Even those that live on Oahu and have never set foot in the Manoa Valley probably drank some of its water. That's because the area collects a lot of moisture as it makes its journey into an aquifer.
"It goes down really slowly. It's like a giant sponge and it holds that water that is available for use, for drinking water, for bathing, for everything," said Jill Laughlin of the Lyon Arboretum .
The rain in Manoa really adds up around here. At the head of the valley, the average rainfall is 160 inches a year, but as you head Makai it gets a lot dryer. About six miles away at the mouth of the valley, the average rainfall drops to just 35 inches.
It was that water that first drew people to the valley. King Kamehameha the Great was said to have fed his armies with sweet potatoes grown on these hill sides. For decades, this was a place for agriculture with plenty of taro and rice to feed the city of Honolulu and then came the dairy farms.
Manoa, the name itself, means wide or vast. It is part of the Waikiki Ahupua'a. Long before the UH and the Ala Wai canal, there was the Moana Hotel.
She says Manoa has the highest concentration of designated historic homes on the island. More than a hundred structures and each have a story. Most were built at the turn of the century when trolleys ran through the streets.
"It's art in our neighborhoods," said Linda LeGrande, a Manoa historical walking tour leader.
Even Manoa's roads are lined with history, literally. The curbs aren't ordinary. They have uneven edges because they were built using blue basalt lava rock cut from the Mo'iliili quarry.
"So when we do our walks, we feature our curbing stones and we call it curb appeal," said LeGrande.
But it's the stream running through the valley that ties it together.
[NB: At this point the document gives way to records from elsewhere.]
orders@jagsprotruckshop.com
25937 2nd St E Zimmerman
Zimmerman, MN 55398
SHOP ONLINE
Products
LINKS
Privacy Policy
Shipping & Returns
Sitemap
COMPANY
"To me, it's a metaphor for the valley because it carved out the valley thousands of years ago," said George Arizumi, a lifelong Manoa resident.
Arizumi is a third generation Manoa resident. He says as a kid in the 1950s there was plenty of freedom and opportunities for mischief.
"Go around the neighborhood and steal mangos from the trees. The Manoa Graveyard was right there. There were plenty of mango trees. We used to very naughtily step on the headstones so we could reach higher and get the lower mangos," said Arizumi.
The stream – with clean water and plenty of fish – provided endless fun.
"That's what we did. We just played in the stream, played in the mountains. There was no shopping centers, no malls to hang out," said Arizumi.
That's why he leads the stream clean up several times a year. Arizumi aims to preserve the special resource that so many simply drive by.
This is a bustling community that still values taking an extra beat with a place to pause and remember the dead at the state's largest Chinese cemetery.
Even the coffee can take a little longer at Morning Glass; one of the newer businesses. It takes a full five minutes to get a cup of those beans all individually roasted. That pace is just fine because fast just isn't the Manoa way.
"Really only slower in the way life should be slower," said Eric Rose of Morning Glass. "People are very sharp, very educated, very business savvy….But people are willing to take a moment and enjoy the mountains outside, the rain in the air and enjoy the time to talk to friends and acquaintances, which I think is something that is lost in a lot of other parts of the world."
What's not lost here is the connection to the land.
"This valley is alive. It's teeming with all kinds of magic things and lore," said Hawaiian studies professor Kimo Alama Keaulana.
Keaulana says the legends here are plentiful and one of the most visual, including the sleeping giant atop the ridgeline.
"He's lying down. If you can see his forehead, his nose and his chin and his chest and feet go all the way down to Dole Street, by where Kuakalani is today," said Keaulana.
That giant was a chief said to have murdered a princess of the valley and then lied about his actions. That placement is his punishment.
"So Kaui lies there to face his heavenly court as a punishment forever; that teaches you don't lie," said Keaulana. "I think in old Hawaii that must have been a good lesson for all the kids growing up."
That ancient lesson makes for modern day protection as a recognized cultural site. Nothing can be built along the ridgeline, leaving the Giant to sleep forever.
A child of this valley, Keaulana composed a song about the rain. In translation it talks about Manoa being beautiful adorned in the rain; a sentiment anyone who lives here surely shares.
There are so many legends of the Valley and so many special historical places.